> [WHAT THE TASK REQUIRES]:
Reproduce every one of the entries below word for word, changing nothing in any line.

> [MATERIAL FOR THIS TASK]:
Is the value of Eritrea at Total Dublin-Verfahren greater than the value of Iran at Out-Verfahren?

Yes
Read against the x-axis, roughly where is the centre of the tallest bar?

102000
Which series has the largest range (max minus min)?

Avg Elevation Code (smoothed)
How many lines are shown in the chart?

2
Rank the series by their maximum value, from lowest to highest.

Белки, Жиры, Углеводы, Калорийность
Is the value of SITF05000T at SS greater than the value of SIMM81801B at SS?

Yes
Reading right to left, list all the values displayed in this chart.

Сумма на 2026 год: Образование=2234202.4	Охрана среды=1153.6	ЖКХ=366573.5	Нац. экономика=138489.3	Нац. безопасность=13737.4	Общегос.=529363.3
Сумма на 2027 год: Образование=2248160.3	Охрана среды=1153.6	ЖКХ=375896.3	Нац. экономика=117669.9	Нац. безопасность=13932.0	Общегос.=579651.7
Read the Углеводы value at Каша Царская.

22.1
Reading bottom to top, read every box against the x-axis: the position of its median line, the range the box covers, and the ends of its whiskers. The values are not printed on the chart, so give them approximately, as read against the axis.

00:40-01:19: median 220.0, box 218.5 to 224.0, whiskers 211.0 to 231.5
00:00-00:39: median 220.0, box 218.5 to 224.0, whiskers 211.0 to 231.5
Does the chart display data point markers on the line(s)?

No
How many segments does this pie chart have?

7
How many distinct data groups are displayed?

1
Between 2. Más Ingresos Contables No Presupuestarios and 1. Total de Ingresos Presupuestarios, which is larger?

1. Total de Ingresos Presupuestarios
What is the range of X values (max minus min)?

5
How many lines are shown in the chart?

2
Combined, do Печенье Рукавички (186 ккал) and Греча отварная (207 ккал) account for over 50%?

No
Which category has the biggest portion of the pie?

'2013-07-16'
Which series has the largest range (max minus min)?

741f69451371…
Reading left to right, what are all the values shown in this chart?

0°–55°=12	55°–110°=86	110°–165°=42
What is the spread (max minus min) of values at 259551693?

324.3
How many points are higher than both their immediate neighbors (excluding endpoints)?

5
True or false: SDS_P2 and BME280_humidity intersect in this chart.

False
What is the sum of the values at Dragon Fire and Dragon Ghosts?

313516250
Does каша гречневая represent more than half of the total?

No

> [ANSWER TO THE PROBLEM]:
Is the value of Eritrea at Total Dublin-Verfahren greater than the value of Iran at Out-Verfahren?

Yes
Read against the x-axis, roughly where is the centre of the tallest bar?

102000
Which series has the largest range (max minus min)?

Avg Elevation Code (smoothed)
How many lines are shown in the chart?

2
Rank the series by their maximum value, from lowest to highest.

Белки, Жиры, Углеводы, Калорийность
Is the value of SITF05000T at SS greater than the value of SIMM81801B at SS?

Yes
Reading right to left, list all the values displayed in this chart.

Сумма на 2026 год: Образование=2234202.4	Охрана среды=1153.6	ЖКХ=366573.5	Нац. экономика=138489.3	Нац. безопасность=13737.4	Общегос.=529363.3
Сумма на 2027 год: Образование=2248160.3	Охрана среды=1153.6	ЖКХ=375896.3	Нац. экономика=117669.9	Нац. безопасность=13932.0	Общегос.=579651.7
Read the Углеводы value at Каша Царская.

22.1
Reading bottom to top, read every box against the x-axis: the position of its median line, the range the box covers, and the ends of its whiskers. The values are not printed on the chart, so give them approximately, as read against the axis.

00:40-01:19: median 220.0, box 218.5 to 224.0, whiskers 211.0 to 231.5
00:00-00:39: median 220.0, box 218.5 to 224.0, whiskers 211.0 to 231.5
Does the chart display data point markers on the line(s)?

No
How many segments does this pie chart have?

7
How many distinct data groups are displayed?

1
Between 2. Más Ingresos Contables No Presupuestarios and 1. Total de Ingresos Presupuestarios, which is larger?

1. Total de Ingresos Presupuestarios
What is the range of X values (max minus min)?

5
How many lines are shown in the chart?

2
Combined, do Печенье Рукавички (186 ккал) and Греча отварная (207 ккал) account for over 50%?

No
Which category has the biggest portion of the pie?

'2013-07-16'
Which series has the largest range (max minus min)?

741f69451371…
Reading left to right, what are all the values shown in this chart?

0°–55°=12	55°–110°=86	110°–165°=42
What is the spread (max minus min) of values at 259551693?

324.3
How many points are higher than both their immediate neighbors (excluding endpoints)?

5
True or false: SDS_P2 and BME280_humidity intersect in this chart.

False
What is the sum of the values at Dragon Fire and Dragon Ghosts?

313516250
Does каша гречневая represent more than half of the total?

No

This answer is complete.